2011-02-10

Still more dissent at the Fed Reserve: Governor Kevin Warsh Resigns

While Ben Bernanke is self-congratulating his actions and his (disastrous) results, dissent is growing bigger and bigger at the Fed: a couple months ago, Hoenig said Bernanke's plan is a bargain with the Devil, last week Fisher said he won't support further QE and yesterday, Kevin Warsh resigned.

Feb. 10 (Bloomberg) -- Federal Reserve Governor Kevin Warsh, who was one of Chairman Ben S. Bernanke’s closest financial-crisis advisers before becoming the only governor to question the expansion of record monetary stimulus in November, resigned after five years at the central bank.

Warsh, 40, a former investment banker who was the youngest- ever Fed governor when then-President George W. Bush appointed him in 2006, will leave “on or around March 31,” he said in a letter today to President Barack Obama that was released by the Fed in Washington.

His departure may give Bernanke a stronger hand to complete or potentially expand $600 billion in Treasury purchases through June. At the same time, Bernanke loses a link to Wall Street executives and Republican politicians as he carries out Congress’s overhaul of financial regulation and faces criticism from a political party that in the midterm election gained control of the U.S. House.

You lose a forceful internal advocate for ending QE and trying to renormalize policy quicker,” said Vincent Reinhart, the Fed’s director of monetary affairs from 2001 to 2007, referring to the stimulus program known as quantitative easing.
[...]
Warsh’s term would have run through January 2018; most Fed governors don’t serve out their full terms. His resignation opens a second vacancy on the seven-member Board of Governors and leaves Elizabeth Duke, a former community banker, as the only governor not appointed or reappointed by Obama.
[...]
“I am honored to have served at a time of great consequence,” Warsh, who never dissented from a Federal Open Market Committee decision, said in his resignation letter. Bernanke said in a statement that Warsh’s “intimate knowledge of financial markets and institutions proved invaluable during the recent crisis.”

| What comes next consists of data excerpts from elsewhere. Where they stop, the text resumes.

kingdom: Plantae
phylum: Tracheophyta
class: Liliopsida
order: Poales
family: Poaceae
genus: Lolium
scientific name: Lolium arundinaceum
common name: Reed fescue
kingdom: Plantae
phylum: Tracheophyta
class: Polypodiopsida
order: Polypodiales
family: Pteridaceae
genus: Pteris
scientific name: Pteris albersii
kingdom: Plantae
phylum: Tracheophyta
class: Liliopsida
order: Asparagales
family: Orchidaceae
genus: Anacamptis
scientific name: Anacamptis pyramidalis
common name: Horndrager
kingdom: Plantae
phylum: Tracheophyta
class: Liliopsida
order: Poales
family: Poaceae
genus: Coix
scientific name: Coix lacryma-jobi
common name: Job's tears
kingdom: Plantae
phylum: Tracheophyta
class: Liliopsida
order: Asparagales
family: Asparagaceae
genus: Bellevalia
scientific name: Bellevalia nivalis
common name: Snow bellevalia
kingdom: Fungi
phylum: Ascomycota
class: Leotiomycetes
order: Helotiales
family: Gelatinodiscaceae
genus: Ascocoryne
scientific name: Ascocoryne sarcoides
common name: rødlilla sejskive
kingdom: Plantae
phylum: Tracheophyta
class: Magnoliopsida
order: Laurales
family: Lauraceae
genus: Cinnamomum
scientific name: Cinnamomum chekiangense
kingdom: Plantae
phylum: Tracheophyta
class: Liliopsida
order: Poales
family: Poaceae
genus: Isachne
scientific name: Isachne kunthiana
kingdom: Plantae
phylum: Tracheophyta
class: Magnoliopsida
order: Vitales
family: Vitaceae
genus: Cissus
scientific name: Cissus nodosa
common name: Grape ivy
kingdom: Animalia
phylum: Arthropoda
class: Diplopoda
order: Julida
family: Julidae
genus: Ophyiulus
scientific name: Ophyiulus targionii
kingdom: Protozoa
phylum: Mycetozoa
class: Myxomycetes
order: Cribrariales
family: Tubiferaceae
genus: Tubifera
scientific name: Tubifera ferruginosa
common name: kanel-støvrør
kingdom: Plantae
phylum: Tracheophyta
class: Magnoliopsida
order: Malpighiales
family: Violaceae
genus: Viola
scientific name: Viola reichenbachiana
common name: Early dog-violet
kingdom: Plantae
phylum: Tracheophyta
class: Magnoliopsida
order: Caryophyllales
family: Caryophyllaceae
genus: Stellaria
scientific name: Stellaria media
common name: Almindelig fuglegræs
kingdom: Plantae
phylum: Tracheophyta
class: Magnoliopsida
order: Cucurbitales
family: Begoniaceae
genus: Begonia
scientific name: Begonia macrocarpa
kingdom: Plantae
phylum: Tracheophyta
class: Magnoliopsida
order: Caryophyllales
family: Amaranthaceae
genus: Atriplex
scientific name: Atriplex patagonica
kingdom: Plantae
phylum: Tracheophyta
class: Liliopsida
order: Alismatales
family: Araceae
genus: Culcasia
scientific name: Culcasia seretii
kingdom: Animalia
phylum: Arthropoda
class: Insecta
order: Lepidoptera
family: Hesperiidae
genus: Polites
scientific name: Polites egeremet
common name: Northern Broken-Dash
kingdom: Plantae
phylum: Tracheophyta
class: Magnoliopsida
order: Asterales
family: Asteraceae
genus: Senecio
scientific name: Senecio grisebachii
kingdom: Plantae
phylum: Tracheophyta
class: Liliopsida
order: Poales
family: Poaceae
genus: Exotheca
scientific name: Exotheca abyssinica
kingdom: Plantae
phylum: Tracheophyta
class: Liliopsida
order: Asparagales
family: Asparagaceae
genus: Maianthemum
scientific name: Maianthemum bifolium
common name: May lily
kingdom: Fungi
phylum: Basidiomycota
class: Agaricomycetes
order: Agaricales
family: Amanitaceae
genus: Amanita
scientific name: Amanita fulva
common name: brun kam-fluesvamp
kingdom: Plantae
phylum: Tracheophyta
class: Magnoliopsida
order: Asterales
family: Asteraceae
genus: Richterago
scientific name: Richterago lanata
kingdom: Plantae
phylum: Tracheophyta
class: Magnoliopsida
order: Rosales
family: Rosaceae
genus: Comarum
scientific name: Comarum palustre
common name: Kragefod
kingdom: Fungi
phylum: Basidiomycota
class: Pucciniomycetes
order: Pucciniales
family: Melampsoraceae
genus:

Warsh is still on good terms with Bernanke and is leaving because he sees it as the right time with an improving economy and not because of a policy dispute, said another person familiar with the matter who spoke on condition of anonymity. He’s likely to return to the private sector.
[...]
Warsh staked out an anti-inflation stance on monetary policy in September 2009, when he published a Wall Street Journal op-ed and gave a speech saying the Fed may need to raise interest rates with “greater force” than it has in the past. In June, he said any decision to expand the $2.3 trillion balance sheet must be subject to “strict scrutiny.”

On Nov. 8, he said in an op-ed and speech that the Fed’s Treasury buying “poses nontrivial risks” even after he voted to support the stimulus. He hasn’t publicly discussed his views on the purchases since November and backed the policy at the Fed’s subsequent meetings in December and January.

“When non-traditional tools are needed to loosen policy and markets are functioning more or less normally -- even with output and employment below trend -- the risk-reward ratio for policy action is decidedly less favorable,” Warsh said in the speech in New York. “As a result, we cannot and should not be as aggressive as conventional policy rules -- cultivated in more benign environments -- might judge appropriate.”
[...]
Warsh in 2002 married Jane Lauder, an heir to her grandmother Estee Lauder’s cosmetics fortune, making him wealthier than the rest of the Fed governors combined. His wife is the global president and general manager of Estee Lauder Cos.’ Origins and Ojon brands and is on the company’s board of directors.